C’est sans parler des répercussions sur le personnel qui doit utiliser la technologie en permanence. Les conseillères sont constamment devant l’ordinateur, car elles offrent leurs consultations en ligne ou par téléphone. Les réunions se tiennent toujours en ligne, au moyen de Zoom ou Teams. La fatigue visuelle, les mouvements répétitifs au clavier et de longues heures passées à un bureau peuvent peser lourd même sur les habitués du télétravail, et à plus forte raison sur les personnes qui tiennent normalement leurs consultations en personne. Mais nous le faisons pour nos clientes.

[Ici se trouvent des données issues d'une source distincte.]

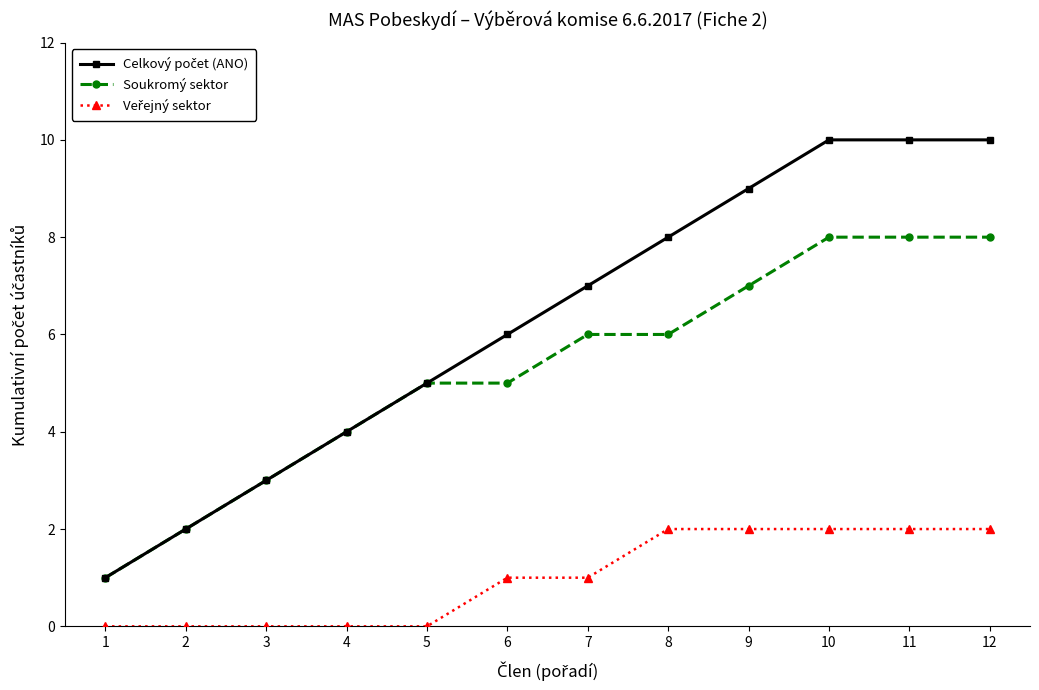

True or false: Soukromý sektor has a value of 5 at 3.

False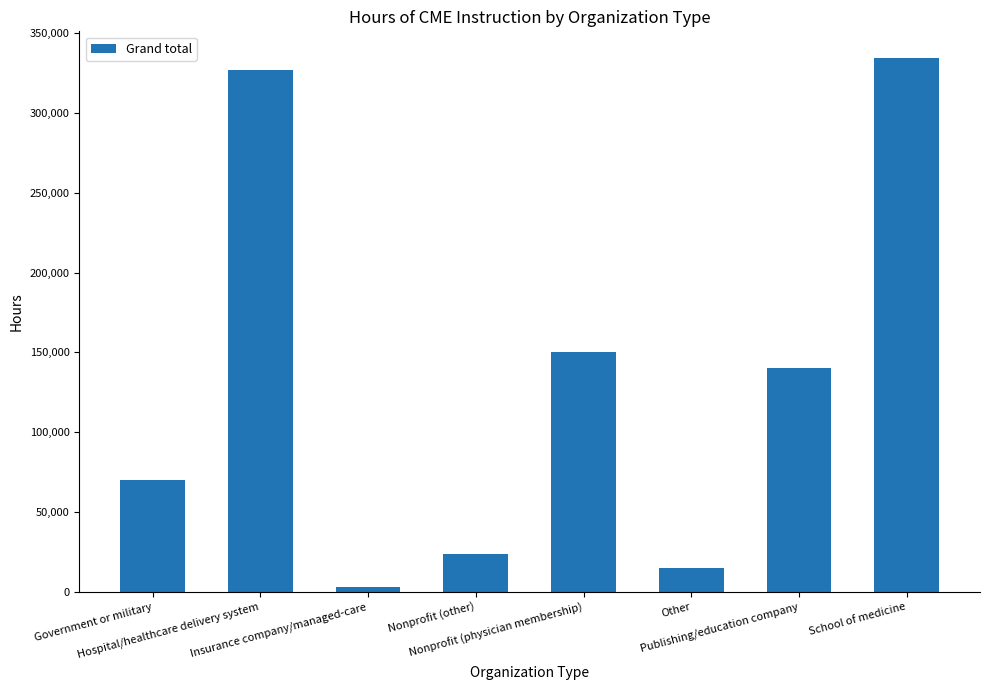

What is the label of the 3rd bar from the left?

Insurance company/managed-care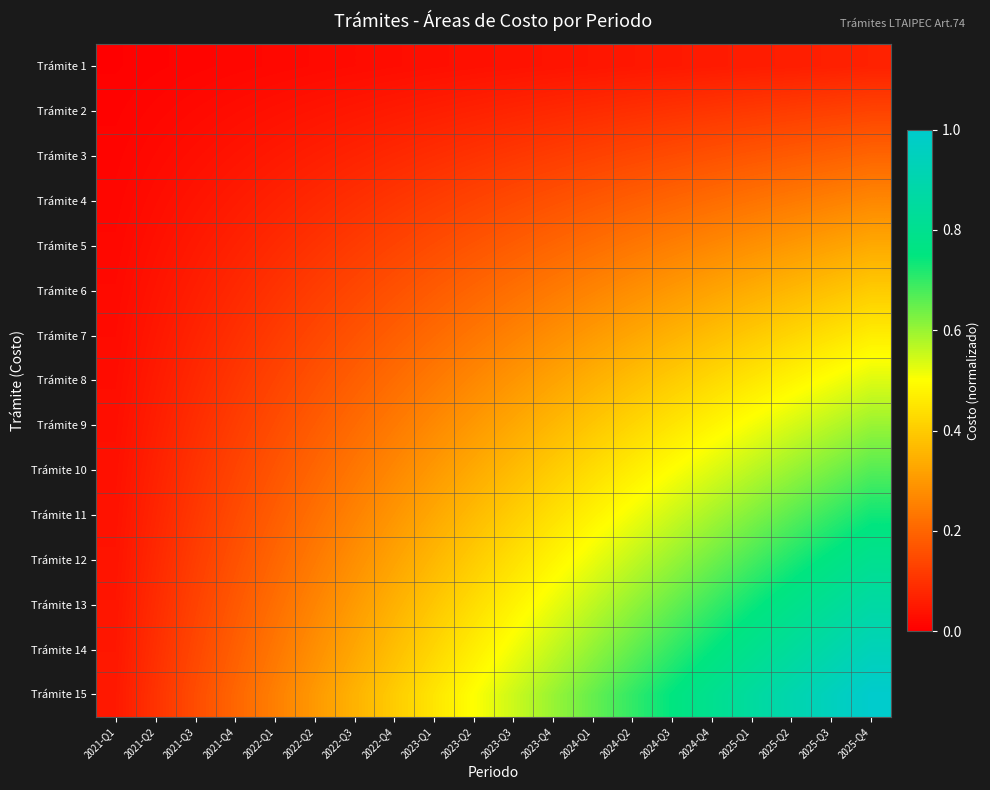

What is the maximum value shown in the chart?

1.0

Ainsi donc, le personnel d’Amethyst, tout comme tant d’autres travailleurs du domaine de la santé en télétravail, n’est pas à l’abri des préoccupations liées à la COVID-19 ni de ses répercussions sur la santé de leur famille, leurs parents âgés, leurs proches et leurs collègues. Nous subissons tous les contrecoups de la pandémie, tant sur le plan professionnel que personnel.
Nous essayons de garder le contact, de nous serrer les coudes et de prendre des nouvelles les unes des autres pendant nos réunions virtuelles. Nous savons que nous avons encore beaucoup de raisons d’être reconnaissantes parce que, même si les choses pourraient être mieux, elles pourraient être bien pires. Nous avons un emploi, nous continuons de travailler et nous avons l’avantage d’être syndiquées — et d’être un collectif féministe!
Ça va bien aller! Nos clientes comptent sur nous et nous comptons les unes sur les autres.